English educated Kadazandusun parents tend to use the English Language when they speak to their children. To them the ease of using the English language is so convenient so much so that English becomes an auxiliary language to them. But when they speak to each other, the father and the mother, they would normally be using their L1, otherwise they use the Malay language. Even if the English educated parents are of the same race, they would still be using English when they speak to their children. In another scenario, when the father is the one who knows only but a very limited English, he wouldn’t dare using English when he spoke to his children. He would use English only when he speaks to his wife and only when he has previously downed a few cans of beer. When that happens then the comparatively harsher language tend to come out first. If he is lost with words, an intended communication would end up something like, “Don’t you what what me!”, or, “You this arud!”
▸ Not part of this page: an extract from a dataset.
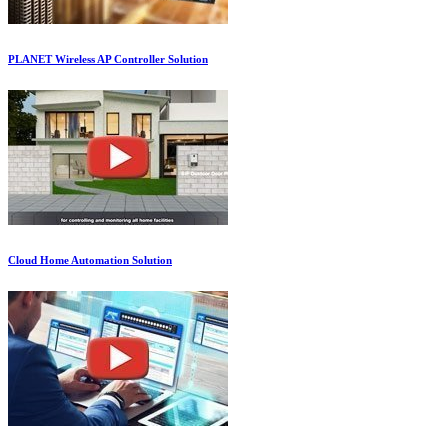
PLANET Wireless AP Controller Solution
Cloud Home Automation Solution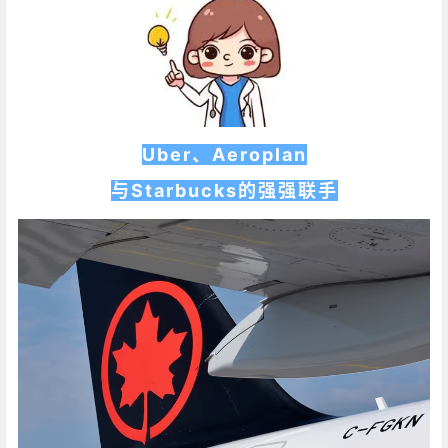
Uber、Aeroplan
与Starbucks的强强联手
When it comes to the English Language, only the capable in the English language parents speak English to their children. The English limited parents could not to use English the way they adulterate the use of their spoken Malay when they speak to their children. When they have not learnt English and their living environments were not rich in English, then they would not play the fool with themselves.
Why is this tendency of using other languages apart from one’s own language so prevalent among the Kadazandusun people? Such a question has been asked not only a few times but so many times, so much so that no one expects it to get an immediate answer. The possible answers are in theories as no one really knows the real answer, not even the users themselves. It has been theorized that the parents are happy and proud that they know how to speak Malay or English. They want to further train themselves to speak Malay or English by making use of their children as their training tools. Could this be the real reason? Perhaps but quite unlikely for they speak, for example, English to their spouses only when they dare to do so.
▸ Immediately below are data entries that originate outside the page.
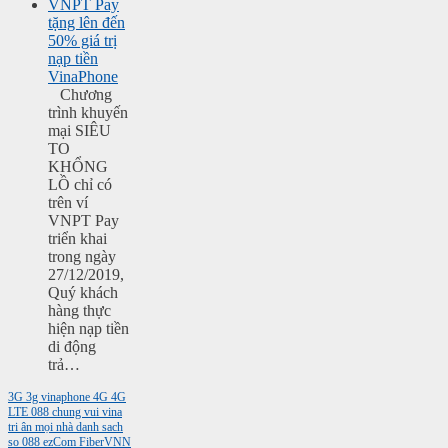
VNPT Pay
tặng lên đến
50% giá trị
nạp tiền
VinaPhone
Chương
trình khuyến
mại SIÊU
TO
KHỔNG
LỒ chỉ có
trên ví
VNPT Pay
triển khai
trong ngày
27/12/2019,
Quý khách
hàng thực
hiện nạp tiền
di động
trả…
3G
3g vinaphone
4G
4G
LTE
088
chung vui vina
tri ân mọi nhà
danh sach
so 088
ezCom
FiberVNN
Another theory is that they want to train their children to use Malay as a communication tool before they go to school. They know that their children will have to use Malay when they go to school. Could this be a reason? It is doubted. Even when there were no children around, their pets would be talked to in Malay, for the parents who are not proficient in English and in English for those who are at ease with the English language. The Malay they use is far from being the standard type used in schools. They are perhaps proud that they know how to speak a language other than their own. They could be of the opinion that when they speak Malay, or English, they are considered by others around them as people of some standing in society. How can such foolishness be still present in the mentality of the Kadazandusun people? What would the Kadazandusun Language become one thousand years from now?